(Makes 36 cheese balls)
1 red bell pepper
1 jalapeno pepper
1 shallot, peeled and quartered
2 cloves garlic
1 tablespoon olive oil
16 oz cream cheese
2 tablespoons mayonnaise
16 oz sharp cheddar cheese, shredded
1 tablespoon Worcestershire sauce
1/4 teaspoon cayenne pepper
2 teaspoons smoked paprika
1/2 cup Italian parsley, chopped
Salt and pepper to taste
4 cups candied pecans, crushed fine
Preheat oven to 350°F.
Roast peppers whole, over open flame or under broiler until skin becomes charred. Reserve peppers in a bowl covered with plastic wrap and allow to cool. Once peppers are cool enough to handle, remove skin and seeds; cut into small dice.

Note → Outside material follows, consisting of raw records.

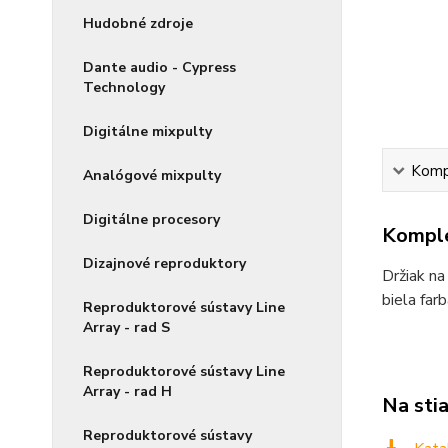
Hudobné zdroje
Dante audio - Cypress
Technology
Digitálne mixpulty
Kompl
Analógové mixpulty
Digitálne procesory
Komple
Dizajnové reproduktory
Držiak na
biela farb
Reproduktorové sústavy Line
Array - rad S
Reproduktorové sústavy Line
Array - rad H
Na sti
Reproduktorové sústavy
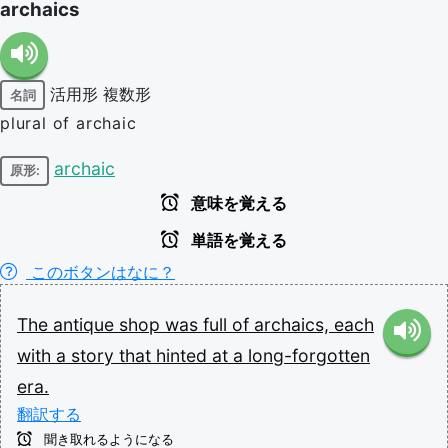
archaics
活用形
複数形
名詞
plural of archaic
archaic
原形:
意味を覚える
単語を覚える
このボタンはなに？
The
antique
shop
was
full
of
archaics,
each
with
a
story
that
hinted
at
a
long-forgotten
era.
翻訳する
聞き取れるようになる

Place shallots and garlic on a piece of aluminum foil; drizzle with olive oil. Wrap foil into pouch; roast in oven for 15 minutes.

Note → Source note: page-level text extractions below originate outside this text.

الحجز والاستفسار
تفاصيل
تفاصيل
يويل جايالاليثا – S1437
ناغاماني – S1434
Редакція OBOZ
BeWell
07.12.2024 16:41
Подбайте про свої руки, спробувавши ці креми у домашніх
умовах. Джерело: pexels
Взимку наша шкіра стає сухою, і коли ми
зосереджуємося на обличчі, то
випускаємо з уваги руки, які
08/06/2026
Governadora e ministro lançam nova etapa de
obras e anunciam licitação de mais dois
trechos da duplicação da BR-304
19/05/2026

Combine cream cheese, mayonnaise, cheddar cheese, Worcestershire sauce, cayenne pepper, smoked paprika, and parsley in bowl of mixer fitted with a paddle attachment. Mix on medium speed until thoroughly combined. Fold in bell pepper and jalapenos until combined. Season with salt and pepper. Allow mixture to chill in refrigerator for 30 minutes.
Place crushed pecans on sheet pan. Portion pimento cheese mixture into balls using small portion scoop, and drop directly onto pecans. Roll the cheese balls around on pecans until completely covered. Place toothpick in each ball and serve.